───── SOURCE DATA ─────
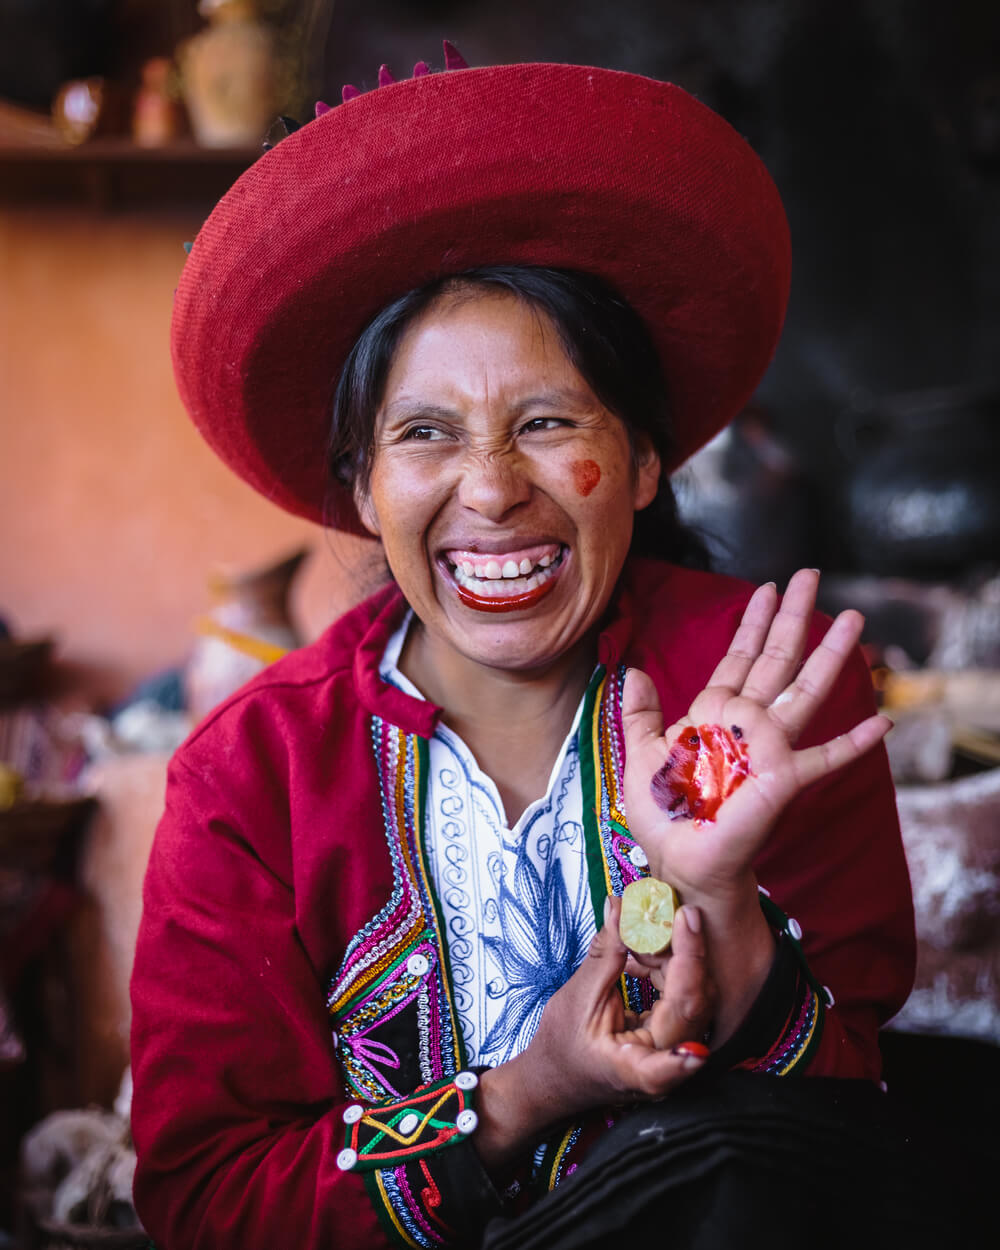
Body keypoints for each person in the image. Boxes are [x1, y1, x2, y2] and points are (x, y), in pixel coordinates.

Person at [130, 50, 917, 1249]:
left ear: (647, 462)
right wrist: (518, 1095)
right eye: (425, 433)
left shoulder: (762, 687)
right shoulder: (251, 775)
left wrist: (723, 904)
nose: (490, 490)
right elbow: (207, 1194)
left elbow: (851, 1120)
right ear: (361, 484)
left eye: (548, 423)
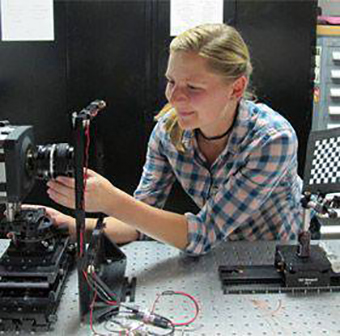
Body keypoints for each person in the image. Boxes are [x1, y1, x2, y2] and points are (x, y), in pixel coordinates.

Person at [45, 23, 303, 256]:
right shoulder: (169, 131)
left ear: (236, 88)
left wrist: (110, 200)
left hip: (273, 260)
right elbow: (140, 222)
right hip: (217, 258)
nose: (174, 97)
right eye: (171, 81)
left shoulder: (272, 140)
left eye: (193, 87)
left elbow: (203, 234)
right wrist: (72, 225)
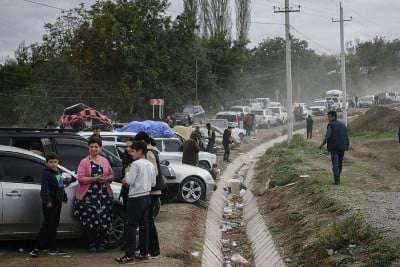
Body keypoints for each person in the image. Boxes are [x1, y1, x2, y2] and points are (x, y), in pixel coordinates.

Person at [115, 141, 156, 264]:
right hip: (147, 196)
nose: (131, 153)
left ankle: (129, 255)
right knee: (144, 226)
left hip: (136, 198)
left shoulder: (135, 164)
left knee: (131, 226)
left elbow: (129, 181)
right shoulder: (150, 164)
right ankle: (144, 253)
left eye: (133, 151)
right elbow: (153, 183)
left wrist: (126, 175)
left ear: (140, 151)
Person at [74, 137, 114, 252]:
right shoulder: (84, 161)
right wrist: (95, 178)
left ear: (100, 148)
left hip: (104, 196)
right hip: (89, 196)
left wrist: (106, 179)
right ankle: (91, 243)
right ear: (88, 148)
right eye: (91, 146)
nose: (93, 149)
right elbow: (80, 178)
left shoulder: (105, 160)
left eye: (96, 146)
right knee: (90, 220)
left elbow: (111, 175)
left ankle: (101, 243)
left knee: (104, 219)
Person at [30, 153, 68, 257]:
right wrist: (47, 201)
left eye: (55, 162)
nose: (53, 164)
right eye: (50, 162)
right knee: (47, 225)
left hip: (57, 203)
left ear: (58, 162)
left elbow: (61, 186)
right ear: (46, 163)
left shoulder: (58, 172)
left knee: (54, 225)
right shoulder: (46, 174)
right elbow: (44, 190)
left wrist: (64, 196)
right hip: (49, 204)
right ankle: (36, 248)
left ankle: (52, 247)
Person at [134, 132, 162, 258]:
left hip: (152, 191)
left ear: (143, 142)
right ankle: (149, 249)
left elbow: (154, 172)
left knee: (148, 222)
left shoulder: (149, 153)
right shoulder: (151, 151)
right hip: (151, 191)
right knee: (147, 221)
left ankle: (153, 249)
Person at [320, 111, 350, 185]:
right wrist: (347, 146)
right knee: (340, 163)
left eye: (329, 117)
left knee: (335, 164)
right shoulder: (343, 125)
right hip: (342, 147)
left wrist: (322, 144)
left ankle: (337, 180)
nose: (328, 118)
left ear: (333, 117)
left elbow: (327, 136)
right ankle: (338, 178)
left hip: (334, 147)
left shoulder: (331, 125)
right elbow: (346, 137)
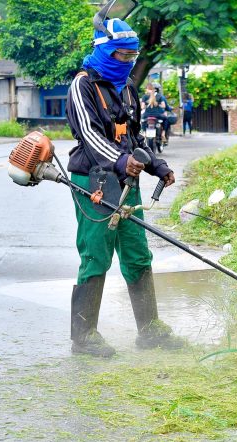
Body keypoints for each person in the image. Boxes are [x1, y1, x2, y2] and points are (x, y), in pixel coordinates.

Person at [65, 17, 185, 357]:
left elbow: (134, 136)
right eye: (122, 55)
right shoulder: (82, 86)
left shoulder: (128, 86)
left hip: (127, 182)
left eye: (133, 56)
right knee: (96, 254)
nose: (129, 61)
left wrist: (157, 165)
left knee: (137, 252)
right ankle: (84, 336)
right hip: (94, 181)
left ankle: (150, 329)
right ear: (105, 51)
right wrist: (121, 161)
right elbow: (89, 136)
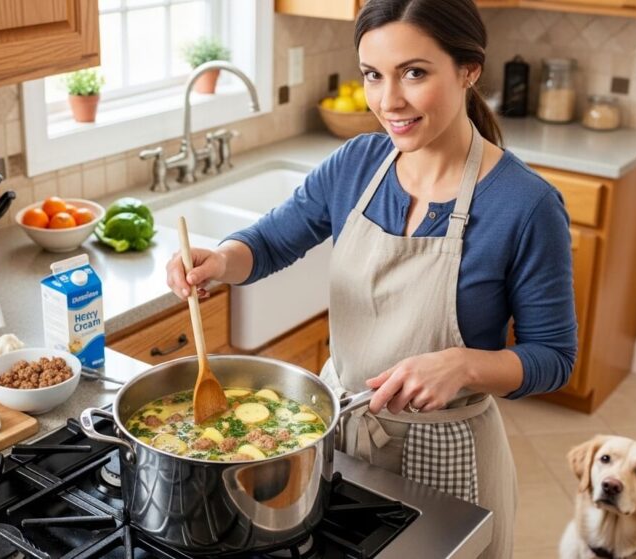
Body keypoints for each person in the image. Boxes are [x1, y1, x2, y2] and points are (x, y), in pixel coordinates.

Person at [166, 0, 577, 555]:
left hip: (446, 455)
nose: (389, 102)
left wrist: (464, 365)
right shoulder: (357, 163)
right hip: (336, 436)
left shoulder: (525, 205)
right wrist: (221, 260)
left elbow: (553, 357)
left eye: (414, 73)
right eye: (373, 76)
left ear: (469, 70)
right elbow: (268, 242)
─────
───── SOURCE DATA ─────
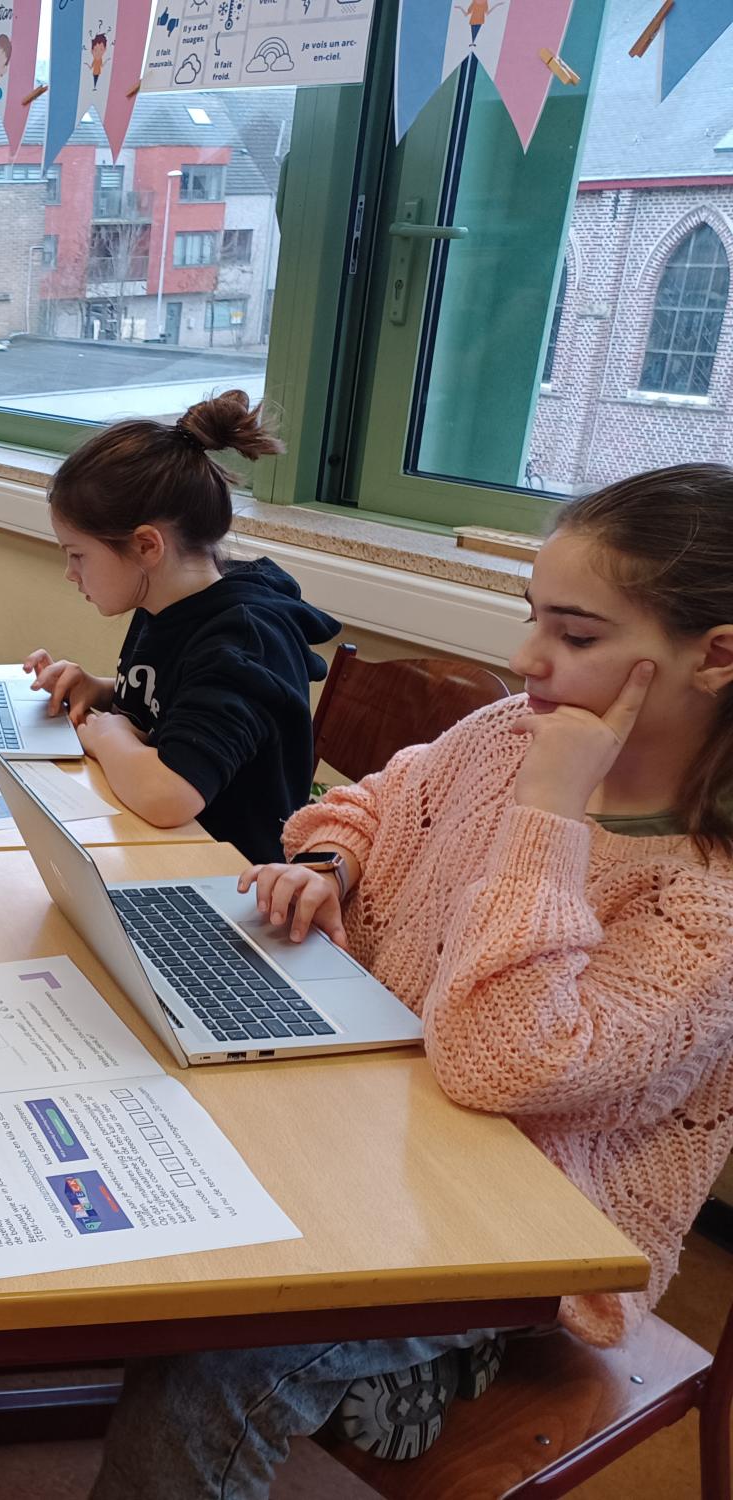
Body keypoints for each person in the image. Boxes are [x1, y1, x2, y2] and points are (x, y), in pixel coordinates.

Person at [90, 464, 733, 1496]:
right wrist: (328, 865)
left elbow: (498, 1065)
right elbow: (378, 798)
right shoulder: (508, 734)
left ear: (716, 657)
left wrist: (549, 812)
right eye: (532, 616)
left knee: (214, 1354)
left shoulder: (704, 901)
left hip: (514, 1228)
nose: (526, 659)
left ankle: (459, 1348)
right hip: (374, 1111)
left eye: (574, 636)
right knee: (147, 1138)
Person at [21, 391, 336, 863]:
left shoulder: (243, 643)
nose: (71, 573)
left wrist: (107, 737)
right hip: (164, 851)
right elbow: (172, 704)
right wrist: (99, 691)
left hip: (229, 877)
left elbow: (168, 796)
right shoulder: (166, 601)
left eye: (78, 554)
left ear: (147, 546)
─────
PROBLEM DESCRIPTION
Return, from the data above, each line in which the string "nose" appears.

REPLY TO THE EXERCISE
nose: (490, 490)
nose: (174, 97)
nose: (131, 153)
nose: (93, 149)
nose: (53, 164)
nose: (328, 118)
nose: (129, 61)
nose: (389, 102)
nose: (526, 659)
nose: (71, 573)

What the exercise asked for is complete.